==== Records to use

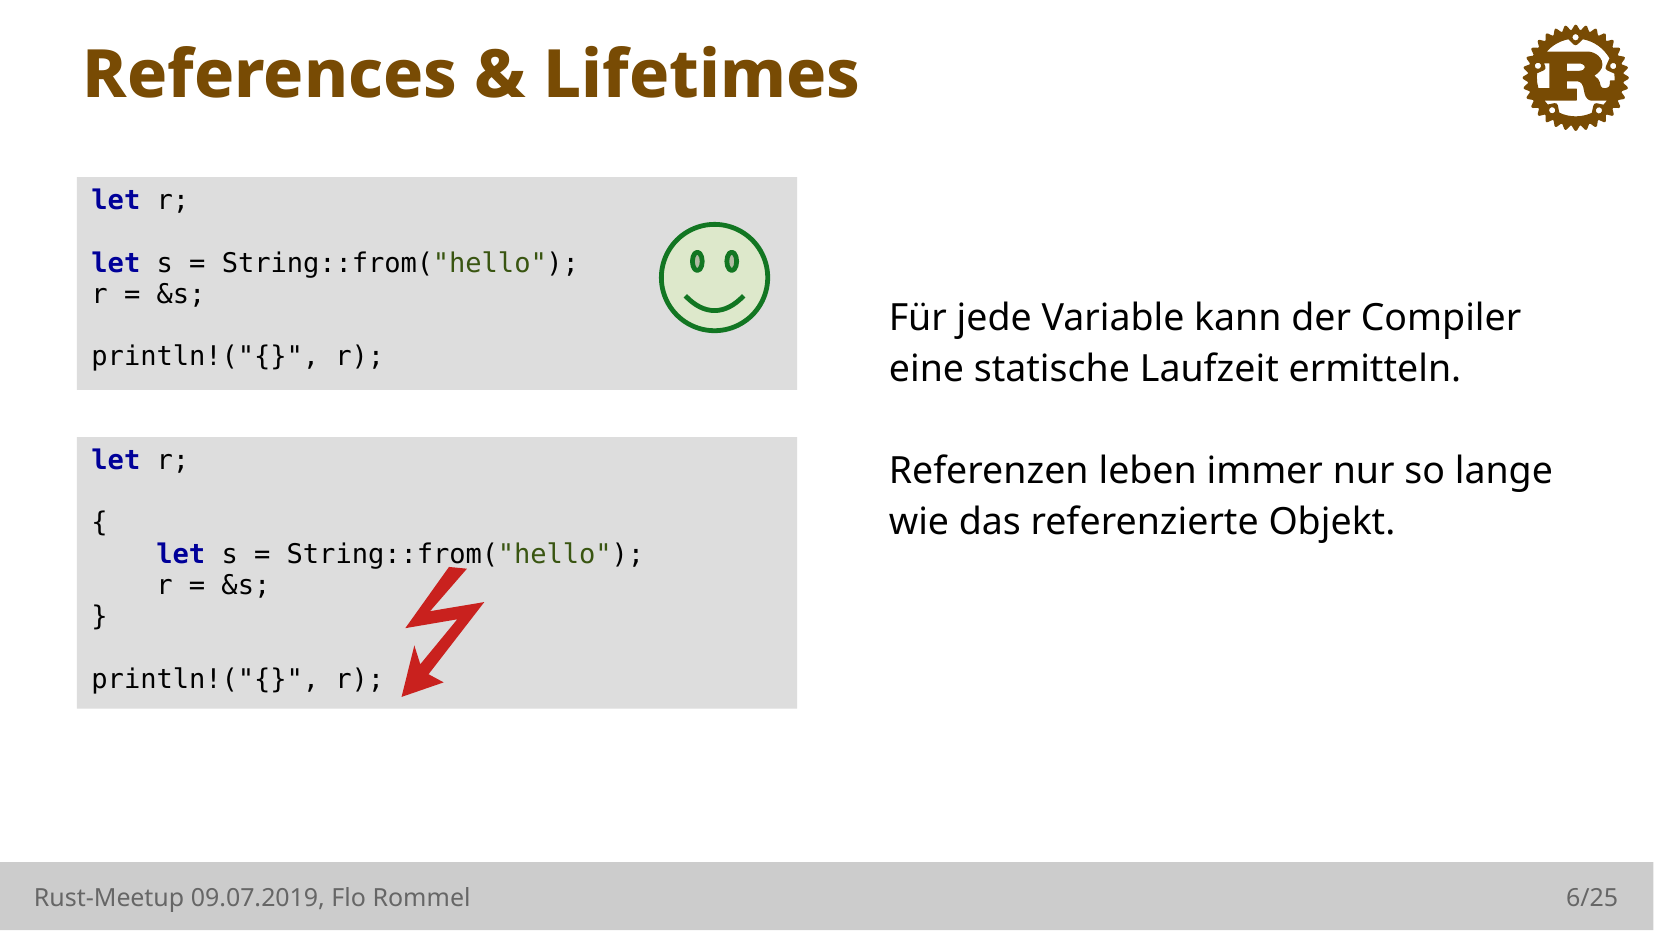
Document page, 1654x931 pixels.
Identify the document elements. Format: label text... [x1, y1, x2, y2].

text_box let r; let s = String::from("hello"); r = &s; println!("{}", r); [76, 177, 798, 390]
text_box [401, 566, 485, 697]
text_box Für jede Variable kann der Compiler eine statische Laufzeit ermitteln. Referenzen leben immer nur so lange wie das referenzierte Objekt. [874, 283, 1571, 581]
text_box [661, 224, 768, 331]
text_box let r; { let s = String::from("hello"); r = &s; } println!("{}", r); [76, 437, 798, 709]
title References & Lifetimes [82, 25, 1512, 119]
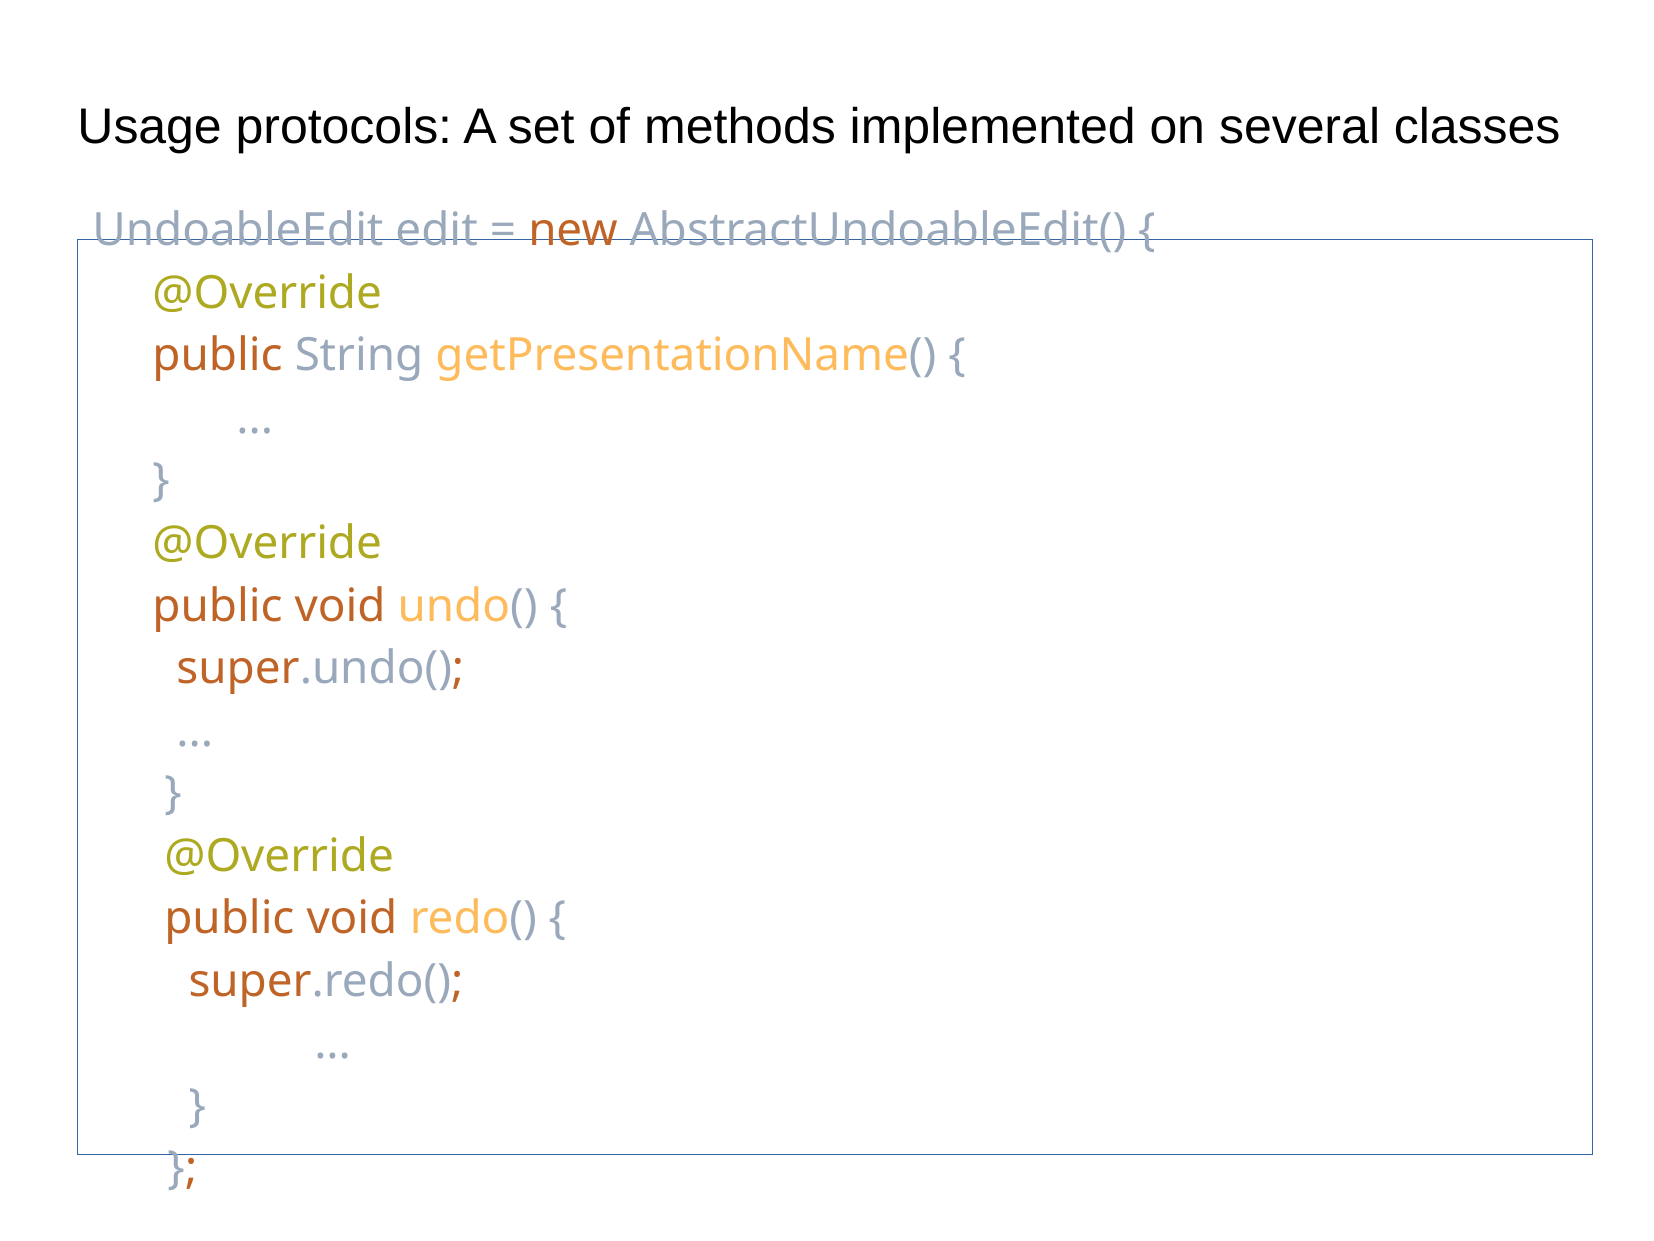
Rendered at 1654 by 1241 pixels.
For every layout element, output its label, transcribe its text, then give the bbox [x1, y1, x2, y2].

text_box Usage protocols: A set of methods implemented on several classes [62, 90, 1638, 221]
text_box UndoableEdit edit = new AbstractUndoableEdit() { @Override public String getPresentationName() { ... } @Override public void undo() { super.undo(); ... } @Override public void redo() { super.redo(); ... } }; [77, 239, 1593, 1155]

========

• Request
Please give the listing from its start through the line that contains "title References &" as a two-column CSV with the headers input and output, one row per text and its answer, each quoted in its own field with line breaks turned into spaces. Leave the pictures out.

• Completed exercise
input,output
"Document page, 1654x931 pixels. Identify the document elements. Format: label text... [x1, y1, x2, y2].","text_box let r; let s = String::from(""hello""); r = &s; println!(""{}"", r); [76, 177, 798, 390] text_box [401, 566, 485, 697] text_box Für jede Variable kann der Compiler eine statische Laufzeit ermitteln. Referenzen leben immer nur so lange wie das referenzierte Objekt. [874, 283, 1571, 581] text_box [661, 224, 768, 331] text_box let r; { let s = String::from(""hello""); r = &s; } println!(""{}"", r); [76, 437, 798, 709] title References & Lifetimes [82, 25, 1512, 119]"